The Park was developed by Funcom and released in October 2015. The game is a first person psychological horror adventure game. This game is one of the titles which I took inspiration from when developing my FMP as I really enjoyed how the game guides the player through a strong narrative while allowing them to experience the game through interactive rides and finding hidden secrets within the levels. The story itself is based around a mother, Lorraine, who is trying to find her missing son. She is able to hear him yet is unable to actually locate her son Callum within the park, over the course of the journey Lorraine learns of the dark past of the park.
The player is able to interact with items such as newspapers and fliers which tell the player different aspects of the park for example information about its employees to just information about the park itself. Rides are also functioning within the park so the player has the chance to experience these and also use them as a method of trying to reach Callum. One aspect I found very interesting about this game is how over the course of the game Lorraine’s voice becomes more frantic as her concern for finding her son grows. I think this is an interesting mechanic and also makes the characters feel more real as any parent who loses their child is bound to become more panicked the longer it takes to find their child. I also feel it adds to the atmosphere of the game when applied with Lorraine’s background which she openly discussed when venturing through the park. She admits her faults and the players become sympathetic towards her because of this, they begin to feel a need to help Lorraine.

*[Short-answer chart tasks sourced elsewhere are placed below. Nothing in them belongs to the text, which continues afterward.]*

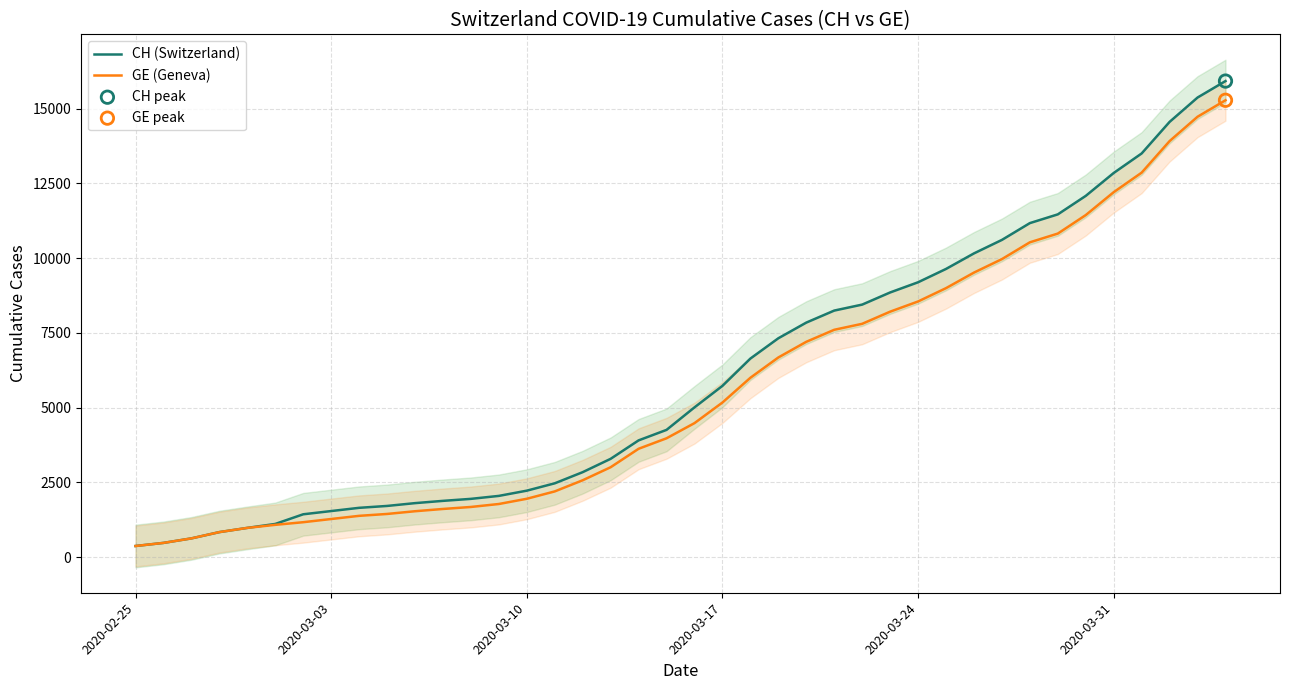

Which series reaches the maximum Y coordinate?

CH (Switzerland)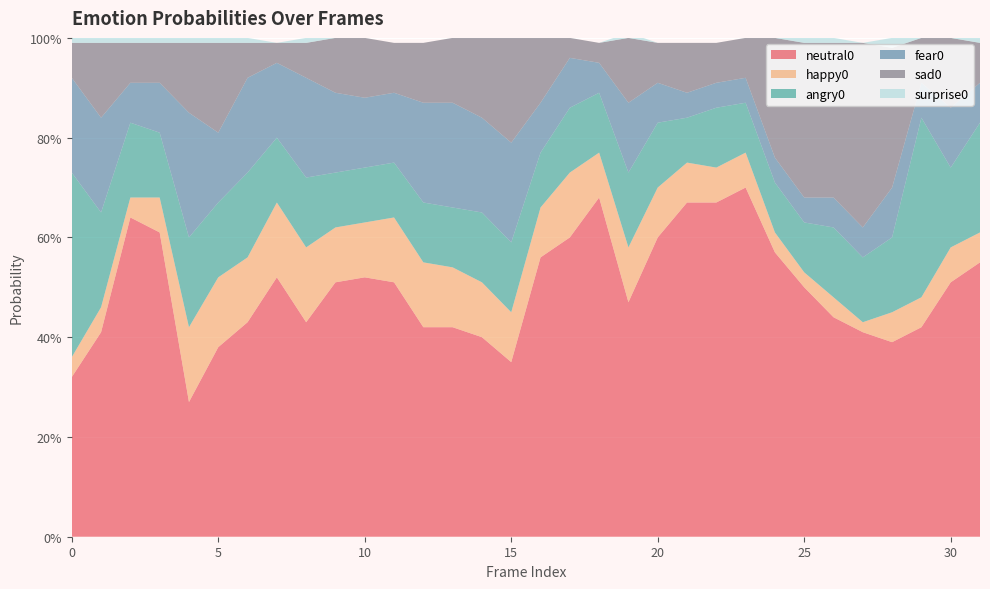

Reading left to right, extract all data points from this chart.

neutral0: 0.3	0.4	0.6	0.6	0.3	0.4	0.4	0.5	0.4	0.5	0.5	0.5	0.4	0.4	0.4	0.3	0.6	0.6	0.7	0.5	0.6	0.7	0.7	0.7	0.6	0.5	0.4	0.4	0.4	0.4	0.5	0.6
happy0: 0.0	0.1	0.0	0.1	0.1	0.1	0.1	0.1	0.1	0.1	0.1	0.1	0.1	0.1	0.1	0.1	0.1	0.1	0.1	0.1	0.1	0.1	0.1	0.1	0.0	0.0	0.0	0.0	0.1	0.1	0.1	0.1
angry0: 0.4	0.2	0.1	0.1	0.2	0.1	0.2	0.1	0.1	0.1	0.1	0.1	0.1	0.1	0.1	0.1	0.1	0.1	0.1	0.1	0.1	0.1	0.1	0.1	0.1	0.1	0.1	0.1	0.1	0.4	0.2	0.2
fear0: 0.2	0.2	0.1	0.1	0.2	0.1	0.2	0.1	0.2	0.2	0.1	0.1	0.2	0.2	0.2	0.2	0.1	0.1	0.1	0.1	0.1	0.1	0.1	0.1	0.1	0.1	0.1	0.1	0.1	0.1	0.1	0.1
sad0: 0.1	0.1	0.1	0.1	0.1	0.2	0.1	0.0	0.1	0.1	0.1	0.1	0.1	0.1	0.2	0.2	0.1	0.0	0.0	0.1	0.1	0.1	0.1	0.1	0.2	0.3	0.3	0.4	0.3	0.1	0.1	0.1
surprise0: 0.0	0.0	0.0	0.0	0.0	0.0	0.0	0.0	0.0	0.0	0.0	0.0	0.0	0.0	0.0	0.0	0.0	0.0	0.0	0.0	0.0	0.0	0.0	0.0	0.0	0.0	0.0	0.0	0.0	0.0	0.0	0.0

The reason I have taken inspiration from this game is due to the atmosphere it captures without having to use traditional clichés all of the time, and due to this I was able to keep hooked throughout the game. Some examples of this being re-entering a room yet every time the player enters, the room changes to something more insane then the first for example hanging dolls, blood and scribbled notes. It takes typical horror clichés such as flicking lights to a new level by adding the chance that the player could be directed into danger rather than being guided into a safe haven. Another reason I find this game particularly interesting is due to the ways it can take the player through a standard theme park environment into many different warped environments that show the characters instability without the player themselves feeling confused or lost at the designers choice or falling out of a state of flow with the game. These two things are things I am aiming to try and replicate within my games development so that my game can capture the atmosphere that is similar to that of The Park’s.